Hasil tangkapan nelayan Saporkren terdiri dari beragam jenis ikan, yaitu ikan Cakalang, ikan Merah, ikan Bubara, ikan Gutila, ikan Tenggiri, ikan Oci, dan ikan Geropah. Ikan hasil tangkapan nelayan sebagian besar untuk dijual, dan sebagian kecilnya untuk dikonsumsi. Beberapa jenis ikan tertentu atau ikan bernilai ekonomis akan dijual dengan sistem pertali (kisaran satu kg) dan per ekor, sedangkan untuk ikan tertentu seperti ikan Puri, Oci atau ikan Kembung akan dikonsumsi. Adapun kisaran harga jual untuk jenis ikan hasil tangkapan nelayan seperti tabel 19.

Tabel 19. Harga Jual Ikan menurut Jenisnya

No. Jenis Ikan Harga Jual

Per ekor (Rp) Per tali (Rp) Kecil Sedang Besar

1. Gutila - 30.000 50.000 20.000 2. Geropah - 30.000 50.000 20.000 3. Tenggiri - 40.000-50.0000 70.000 - 4. Cakalang 20.000 30.000 50.000 - 5. Ikan Merah 20.000 40.000 60.000 - 6. Bubara - 20.000 40.000 20.000

Tabel 19 menunjukkan harga jual ikan yang berlaku di Kampung Saporkren berdasarkan jenis ikan yang didapatkan. Sistem penjualan yang berlaku di Kampung Saporkren adalah sistem penjualan per tali dan per ekor. Harga tersebut sudah merupakan harga baku yang digunakan oleh para nelayan Saporkren. Para nelayan Saporkren tidak mengenal sistem jual perkilo. Besar atau kecilnya ukuran ikan yang didapatkan hanya diperkirakan saja.

Jenis ikan Tenggiri, ikan Cakalang, dan ikan Merah biasanya dijual per ekor dan penentuan harga jual disesuaikan dengan ukuran ikan tersebut. Untuk jenis ikan Gutila, Bubara, dan Geropah biasanya di jual pertali dengan kisaran satu tali

3-5 ekor, jika ketiga jenis ikan tersebut memiliki ukuran yang besar maka akan dijual per ekor, tetapi pada umumnya kebanyakan dijual per tali karena ukuran besar sulit didapatkan.

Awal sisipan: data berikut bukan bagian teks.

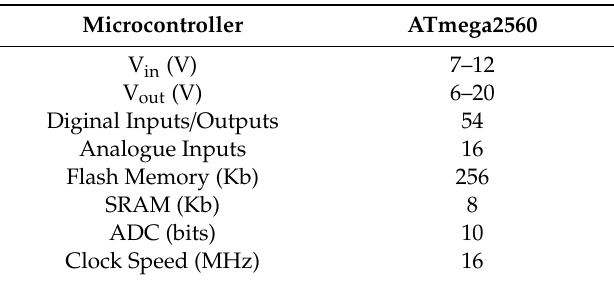
Table 4. Technical data of the Arduino MEGA. SRAM: Static RAM, ADC: Analog Digital Converter.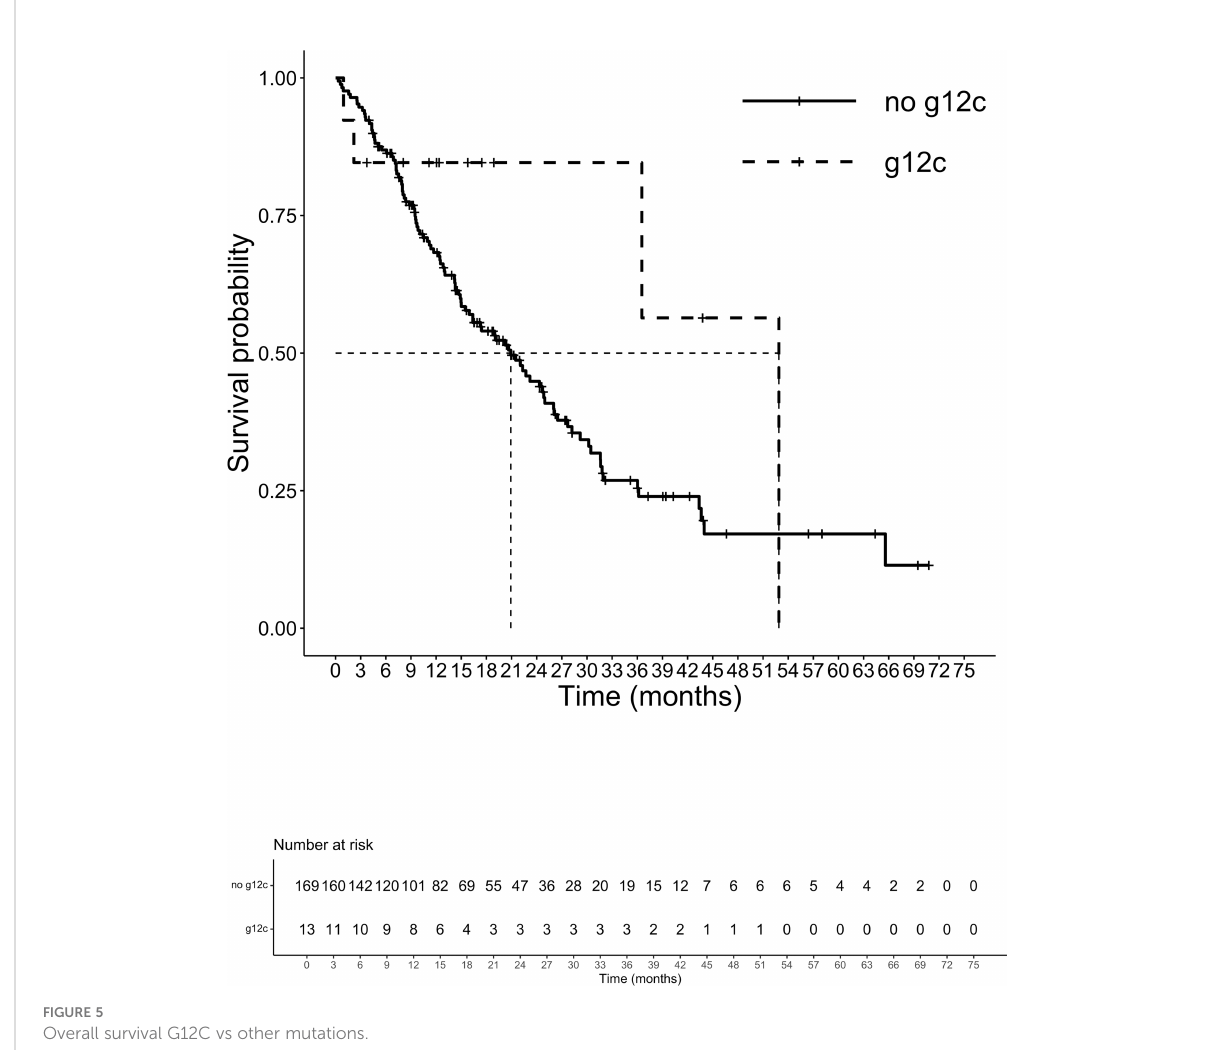
FIGURE 5 Overall survival G12C vs other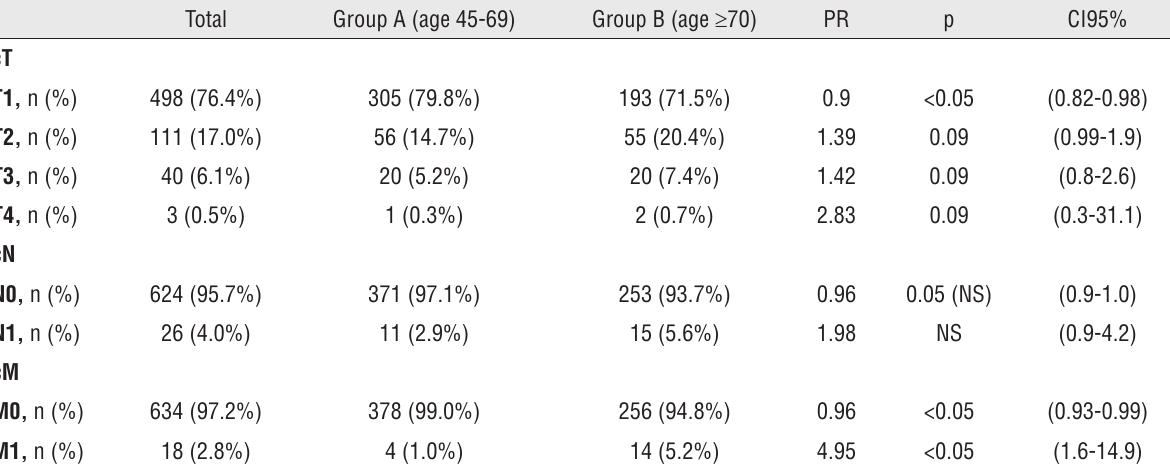
Table 3 - TNM Staging.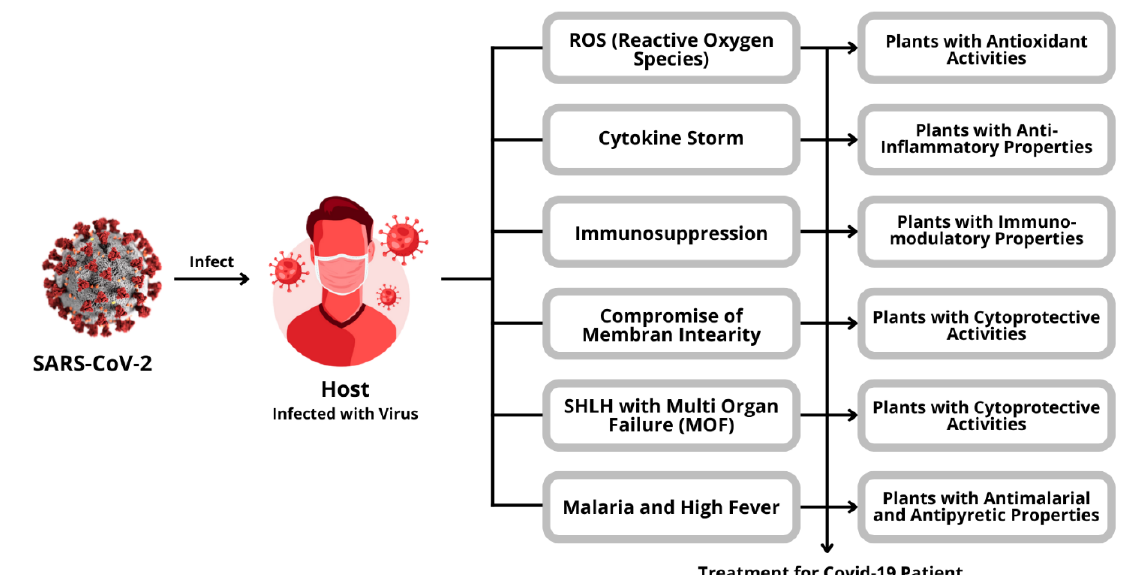
Figure 8. The role of plants in healing COVID-19.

Selain ikan, hasil tangkapan lainnya adalah udang dan cumi-cumi atau sotong. Harga jual udang lobster yang berlaku adalah Rp. 150.000 per tali sedangkan cumi-cumi ataupun sotong akan dijual dengan harga Rp. 20.000 per tali dengan jumlah empat cumi. Udang yang umumnya tertangkap adalah jenis lobster (Ponulirus sp.), kemudian akan ditampung dalam satu keranjang khusus dengan istilah lokal akan ditabung. Seperti yang dinyatakan oleh salah satu anggota LPSTK yang juga merangkap nelayan, OS(43 Tahun):

“…sa sering tangkap lobster, tapi nanti ditampung dulu baru sampai banyak baru saya jual supaya untungnya lebih besar.”